Именно исходя из этого, мы только и можем понять то возвеличение живописи, которое так характерно для Лео­нардо. Поистине он захотел от живописи удивительной ве­щи и думал, что достиг желаемого: он захотел сделать живопись трехмерной, и третьим измерением является здесь время. Плоскость картины протяженна не только ил­люзорно-пространственно, но и действительно протяженна во времени, но мы видим и воспринимаем время не так, как обычно, т. е. в виде последовательности движений и изменений, а так, словно прошлое и будущее гармониче­ски зазвучали в некотором пространственном настоящем и вместе с ним. Живопись становится единственным сред­ством преодолеть безумную, разрушительную силу вре­мени, которую так остро переживал Леонардо.

Вечная природа, по Леонардо, бесцельно творит один и тот же образ, а время так же бесцельно разрушает творимое. Определенный катастрофизм мышления, несомнен­но, отразился в представлениях Леонардо о разрушитель­ной и безумной природе времени.
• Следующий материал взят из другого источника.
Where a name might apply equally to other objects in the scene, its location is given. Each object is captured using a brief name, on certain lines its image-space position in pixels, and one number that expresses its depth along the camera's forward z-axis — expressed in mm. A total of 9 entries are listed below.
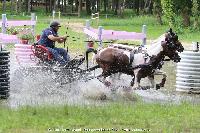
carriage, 15156
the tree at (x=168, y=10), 41688
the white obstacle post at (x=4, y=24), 27672
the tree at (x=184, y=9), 49562
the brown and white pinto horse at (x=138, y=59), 14734
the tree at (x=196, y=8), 45531
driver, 15359
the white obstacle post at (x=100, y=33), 23342
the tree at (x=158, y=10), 54969
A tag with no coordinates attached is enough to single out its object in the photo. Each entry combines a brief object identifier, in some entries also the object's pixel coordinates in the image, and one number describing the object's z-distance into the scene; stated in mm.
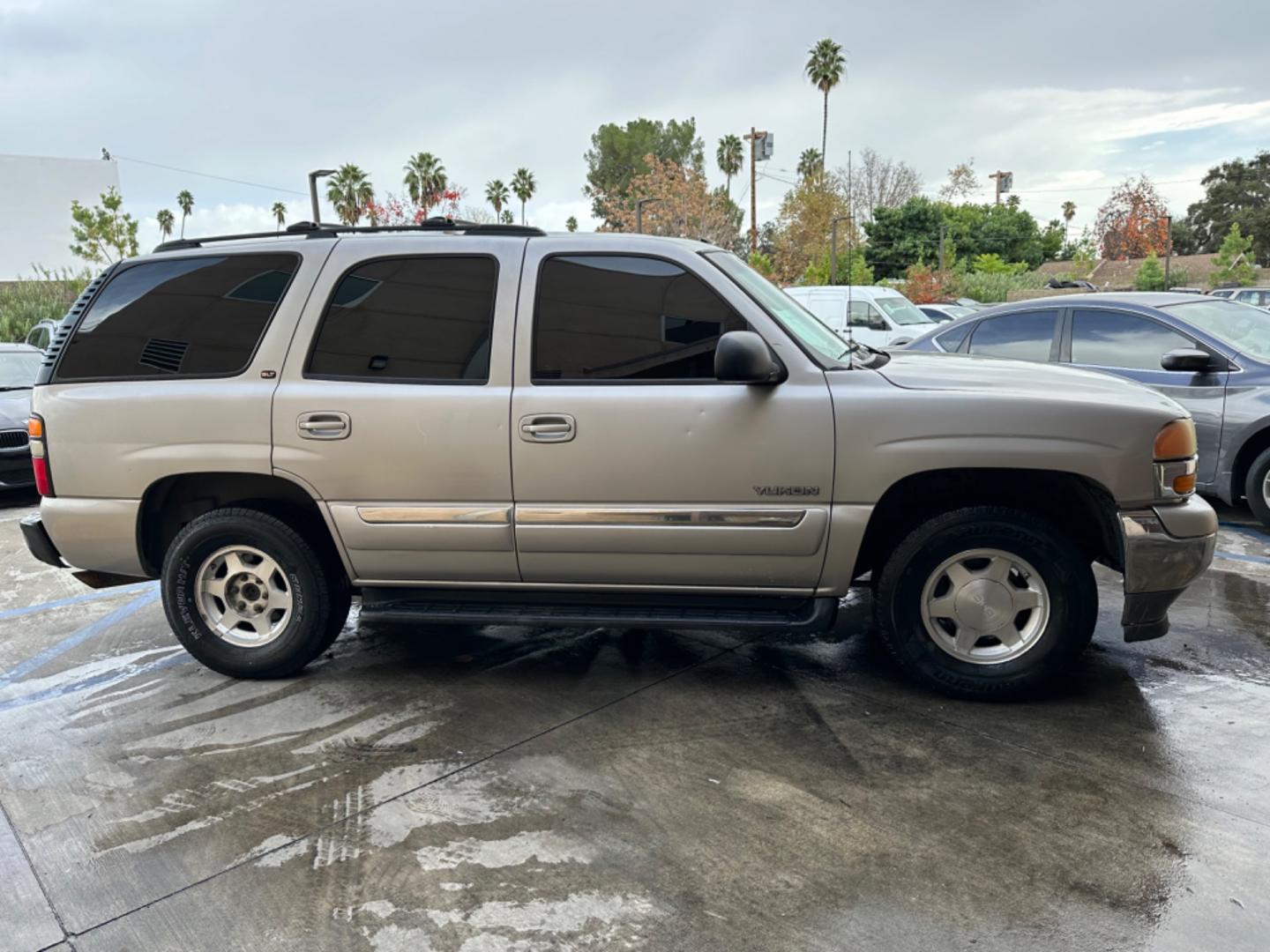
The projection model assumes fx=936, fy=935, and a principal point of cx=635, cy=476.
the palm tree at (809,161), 68000
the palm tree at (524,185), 67062
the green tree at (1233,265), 36656
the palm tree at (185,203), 80625
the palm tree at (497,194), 68375
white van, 16266
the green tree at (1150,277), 35750
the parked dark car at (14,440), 8859
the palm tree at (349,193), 51750
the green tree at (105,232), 37812
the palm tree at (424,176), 55438
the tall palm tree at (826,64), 53594
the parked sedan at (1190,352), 6414
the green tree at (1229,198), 62219
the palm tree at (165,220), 69438
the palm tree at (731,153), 62969
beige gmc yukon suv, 3773
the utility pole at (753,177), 49594
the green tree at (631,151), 56625
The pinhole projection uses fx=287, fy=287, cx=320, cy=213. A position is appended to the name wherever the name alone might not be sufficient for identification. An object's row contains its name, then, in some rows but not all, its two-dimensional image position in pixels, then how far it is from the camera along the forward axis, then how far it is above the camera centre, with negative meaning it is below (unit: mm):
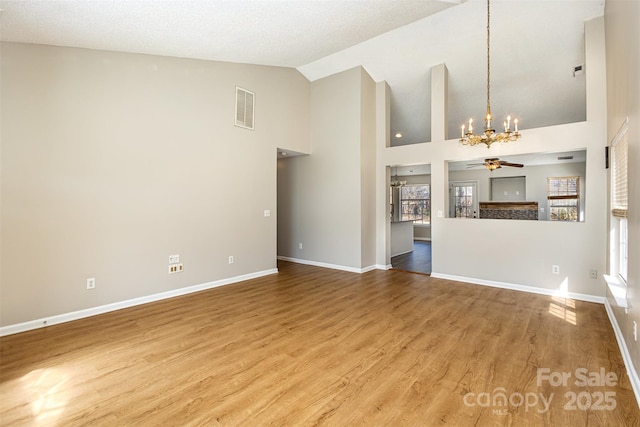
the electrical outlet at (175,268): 4086 -785
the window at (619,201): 2834 +152
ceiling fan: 4531 +817
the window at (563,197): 8390 +527
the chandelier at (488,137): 3626 +1039
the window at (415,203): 10820 +438
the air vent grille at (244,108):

Ей живописец противо­поставляет «долговечность» картины, и это, конечно, не «долговечность» материала, а длительно сохраняемое «со­звучие разных пластов времени», достигаемое осмыс­ленным постижением природы движений предметами соче­таний его частей. Картина именно потому и стоит для Леонардо выше философии, что только в ней этот «чело­век глаза» видел возможность подчинить хотя бы на вре­мя воле и мысли художника безумную действительность.

Ощущая движение времени, наблюдая неудержимые из­менения вещей, Леонардо между тем совершенно не чув­ствовал диалектической природы движения. Зубов заме­чает, что Леонардо был чужд мысли об эволюции и о генетической связи явлений. «Вся «история» нашей пла­неты сводится к постоянной смене всех тех же процессов, к постепенному перемещению суши и моря, которое по­добно колебанию маятника...» «Время не создает нового, оно только разрушает и уносит в своем течении все вещи» (53; 277).

Весь во власти представления о только механической природе движения, Леонардо не мог представить себе ми­ровые процессы иначе; сводя природу изменения к меха­ническому перемещению, подобному движению маятника, он неизбежно приходил к выводу, что таким образом устроенный мир должен прекратить свое существование и обрести окончательный покой.

Механицизм Леонардо не укрылся и от такого крупного знатока и исследователя, даже от такого почитателя и превозносителя Леонардо, как В. Н. Лазарев. Этот исследова­тель пишет: «...в понимании психологических проблем Леонардо целиком стоит на механистических позициях. Он твердо убежден, что для различных переживаний всегда су­ществуют строго соответствующие им формы выражения и что человеческое тело является не чем иным, как тончай­шим «инструментом», обладающим «множеством раз­личных механизмов»... Здесь эстетика Леонардо поворачи­вается к нам своей наиболее уязвимой гранью. И столь же механистичен Леонардо в понимании взаимоотношений между физически прекрасным и духовно совершенным» (67, 94-95).